Whatever the truth, there’s a spiritual magic in those works, marketed by Kam’s niece, Barbara Weir’s son Fred Torres, who’d arrived belatedly on the scene. But for some, there was a taint to these works, and the National Museum swapped the catalogue cover to a simple black and white yam, ‘Kam’.

I wonder whether the NGA will take the same restrictive view?

Not that Kam herself ever titled her works – that’s a marketing fantasy of recent times. And effective it is, pushing the four-panel ‘Earth’s Creation’s price over $2 million. By comparison, her own fond valediction to a departing canvas was invariably, “That’s pretty….whole lot; that’s what I paint, whole lot”.

And in my eyes, a special feature of the artist is the sense in her best works that when she sat down in the Sandover dust (or occasionally, on the neighbouring Delmore Downs verandah) facing a blank canvas flat on the ground, she had a clear vision of the completed work in her mind’s eye. Why not? For her Country – the subterranean yams, the movement of the grasses, or her body painting from ceremony were as familiar to her after 80 years learning as the back of the hand that wielded her brushes.

So what is the philosophy of this NGA show? “We’re trying to tell a beautiful story about this community and homelands,” Cole told one newspaper. “We’re calling it a major survey exhibition, but the consultation and community involvement definitely make it a more thorough, engaging and distinguished exhibition. The special emphasis on involving Kngwarray’s community sets us apart from other retrospectives”. As a result, Emily Kam Kngwarray will also include artworks by her descendants.

Which reminds me of a little-known fact that when Paul Keating took Kam in person to Canberra in 1992 to award her a Creative Fellowship, she decided that meant she had to retire! Briefly, her family took up painting in her successful style. But soon the boss was back – so be on the look out for tribute works!
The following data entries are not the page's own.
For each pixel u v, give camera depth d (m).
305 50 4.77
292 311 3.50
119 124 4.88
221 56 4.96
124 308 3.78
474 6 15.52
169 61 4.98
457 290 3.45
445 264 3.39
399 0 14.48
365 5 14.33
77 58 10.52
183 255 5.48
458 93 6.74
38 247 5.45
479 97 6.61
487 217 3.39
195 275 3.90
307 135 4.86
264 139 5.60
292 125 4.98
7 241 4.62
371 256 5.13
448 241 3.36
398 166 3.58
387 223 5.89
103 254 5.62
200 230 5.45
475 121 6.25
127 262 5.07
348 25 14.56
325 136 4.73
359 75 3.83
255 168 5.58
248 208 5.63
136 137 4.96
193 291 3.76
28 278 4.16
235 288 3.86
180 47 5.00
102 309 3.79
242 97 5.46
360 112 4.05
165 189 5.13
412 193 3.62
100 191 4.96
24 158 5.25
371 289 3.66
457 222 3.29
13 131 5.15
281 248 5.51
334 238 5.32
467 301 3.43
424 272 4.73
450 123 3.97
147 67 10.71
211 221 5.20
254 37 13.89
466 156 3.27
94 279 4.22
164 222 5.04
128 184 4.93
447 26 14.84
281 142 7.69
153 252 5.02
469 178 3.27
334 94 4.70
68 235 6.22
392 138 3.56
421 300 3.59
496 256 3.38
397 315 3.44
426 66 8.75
For no one else could have produced 1995’s ‘Big Yam Dreaming’ at 8 metres, or the 6-panel ‘Awelye’ from 1994 which the National Gallery bought with this show in mind for $3.3m last year. Or the multi-coloured ‘Sacred Grasses’ series that seem to have been created in a fit of fury in 1995. Or those twenty-four mellow ‘Last Series’ works that do indeed speak of “whole lot”.